Today is a “meh” kinda day.
Last night’s thoughts weighing upon me.
Plus, it’s my mom’s birthday today. Despite how ridiculously toxic she’s proven herself to be, I still feel really weird about not speaking to her today. I don’t know why, she abandoned me a year ago and you know, has been nothing but a cunt.
Maybe I have this pathetic, subconscious desire for her to turn around one day and be like, “I left him, I did the right thing for myself, you, and your brother and sister and we can all be a real family again! I’m sorry for everything, sorry for what he put you through, and sorry for what you have to live with because of it”
Yeah, definitely delusional.
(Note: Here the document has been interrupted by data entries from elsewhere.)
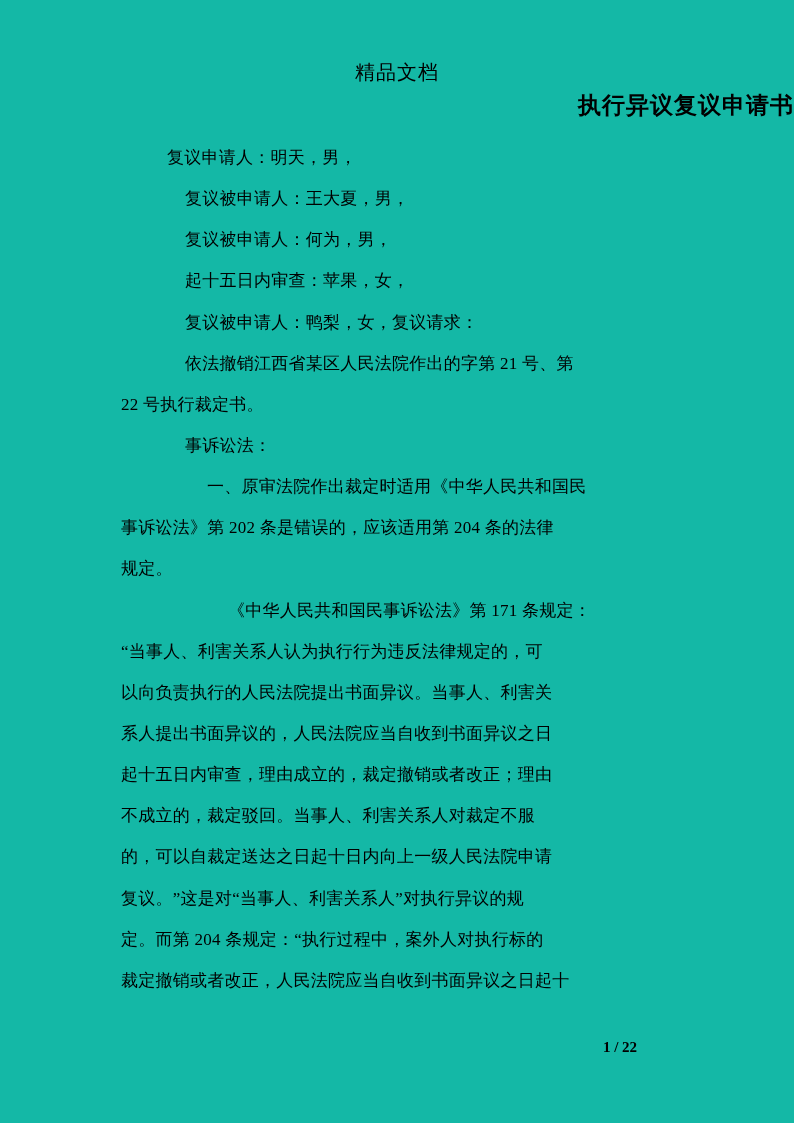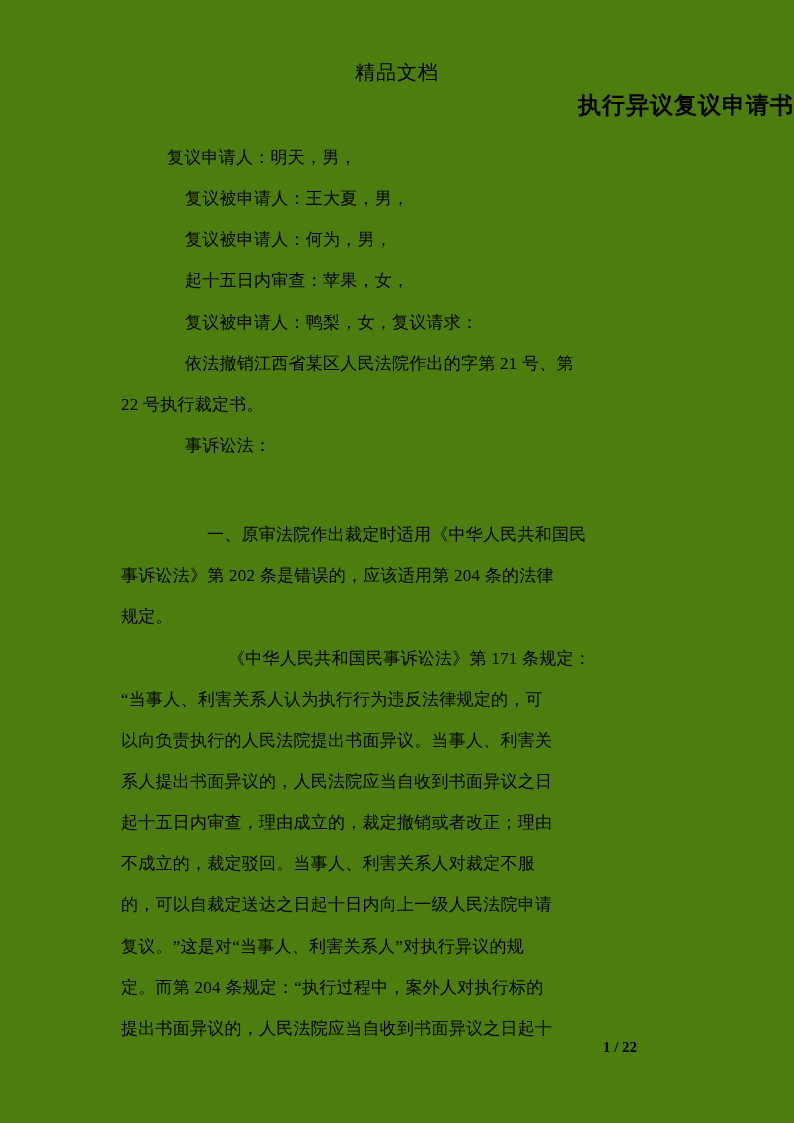--- a/index.html
+++ b/index.html
@@ -11,7 +11,7 @@
     position: relative;
     width: 794px;
     height: 1123px;
-    background: #4d7c0f;
+    background: #14b8a6;
     overflow: hidden;
     font-family: "Liberation Serif", "DejaVu Serif", serif;
     color: #000000;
Never going to happen.
I feel so inadequate, like, why am I bothering to be around anyone? Of course I’m just pushing people away because of these abandonment issues.
Had my biological father lose interest in seeing me at age 11 (well, from 3 but he sort of bothered with contact for a few years on and off) and yeah, it still hurts but he’s not a great person anyway. I established contact to see if I’d have any different feelings about him. I don’t. He’s nothing but lies, ego, and excuses. We have VERY little in common, aside from physical looks. He’s misogynistic, racist, homophobic.. Everything I can’t stand. It was probably a huge bullet dodged not being raised closely by him, who knows who I would’ve become?
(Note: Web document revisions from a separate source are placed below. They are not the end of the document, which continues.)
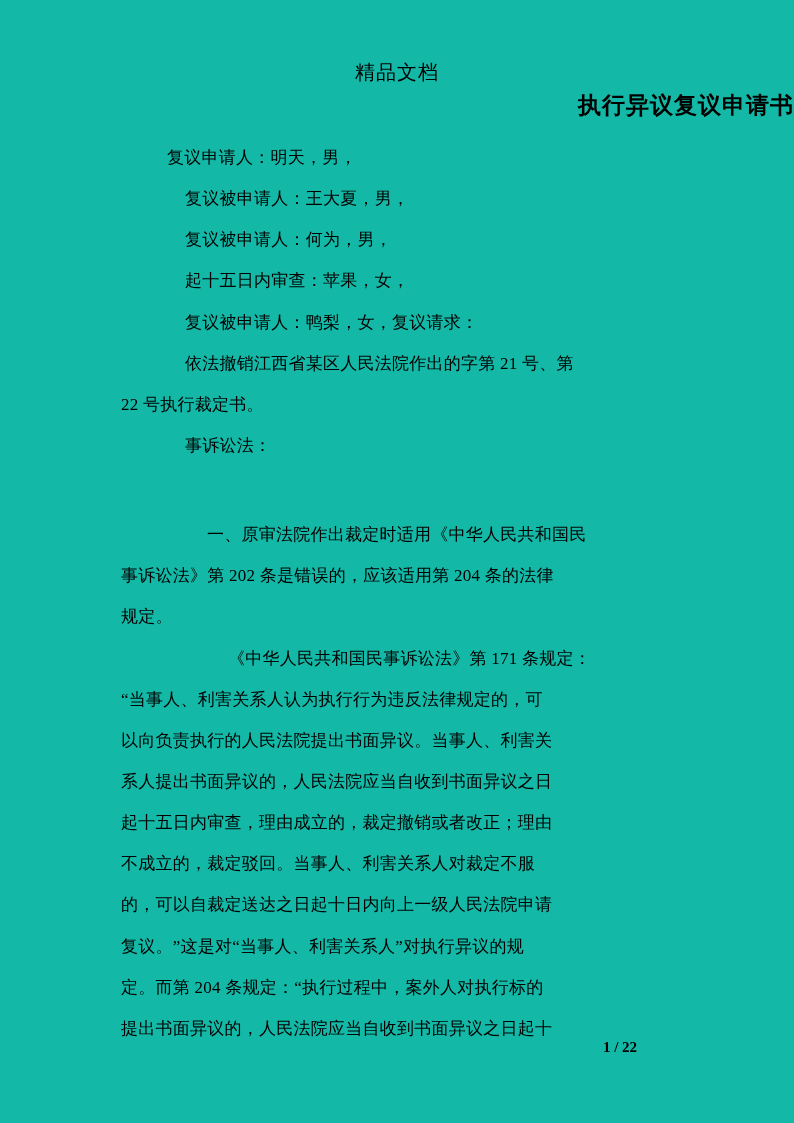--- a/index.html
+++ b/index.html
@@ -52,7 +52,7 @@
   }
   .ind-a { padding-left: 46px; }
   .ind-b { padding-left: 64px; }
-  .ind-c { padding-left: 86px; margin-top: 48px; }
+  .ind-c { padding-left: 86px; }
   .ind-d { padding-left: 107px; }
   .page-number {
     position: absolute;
Still, with my mum fucking me off out of her life for the sake of an abusive alcoholic doesn’t exactly help with my abandonment issues.
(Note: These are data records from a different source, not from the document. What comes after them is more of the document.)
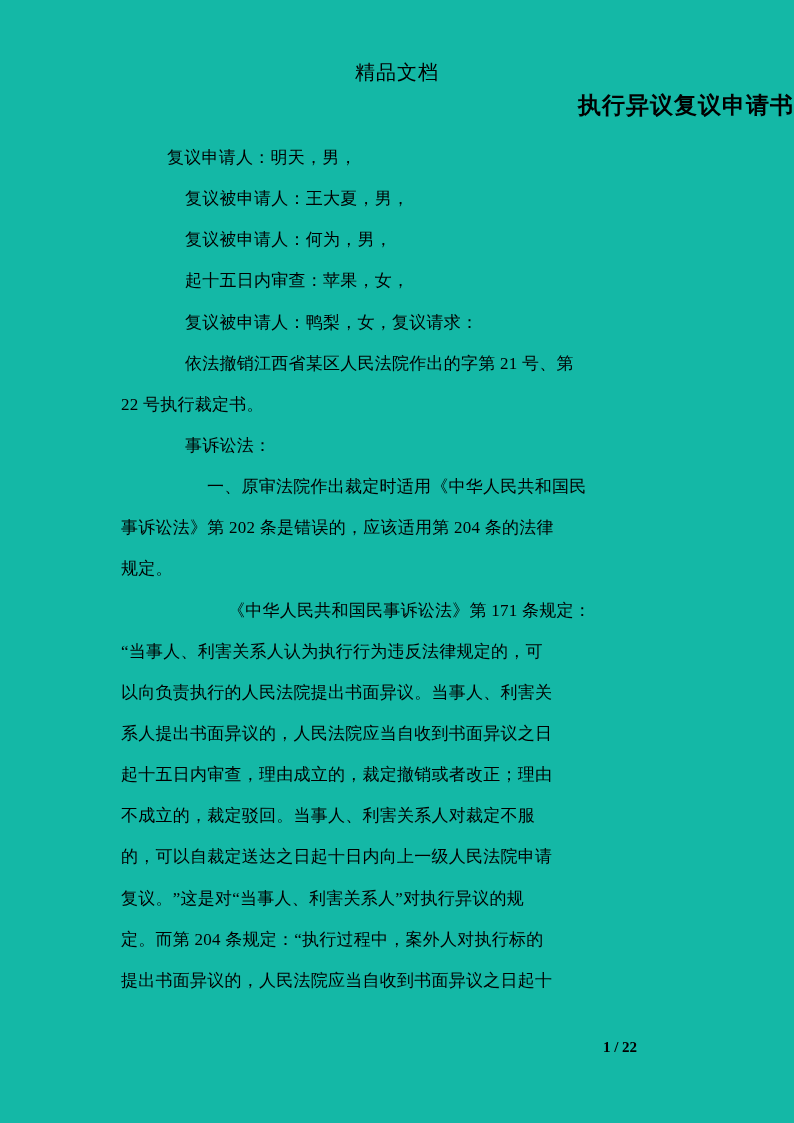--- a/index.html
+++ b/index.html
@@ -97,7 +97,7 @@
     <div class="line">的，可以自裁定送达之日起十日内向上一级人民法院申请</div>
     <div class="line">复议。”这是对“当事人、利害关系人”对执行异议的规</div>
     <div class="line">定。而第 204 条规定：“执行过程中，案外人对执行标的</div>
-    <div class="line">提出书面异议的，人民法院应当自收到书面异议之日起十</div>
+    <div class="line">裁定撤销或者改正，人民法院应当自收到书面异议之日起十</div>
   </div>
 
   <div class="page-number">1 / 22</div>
In a way, I feel like it just confirms that no matter what I do, no matter who I try to be, nobody will ever truly put me first. Or really love me. Or want to stick around long term.
Words mean pretty much nothing to me but I’d say actions don’t either (which isn’t really fair of me) because I just think everyone’s lying anyway.
Then, the icing on the cake, my friend of 10+ years just ditches me over a minor disagreement. Even her mother doesn’t agree with how she’s treated me (she’s a wonderful woman who I’ve always considered a good friend also).
It’s not really much of a wonder why I developed attachment disorder (and I suppose, bpd).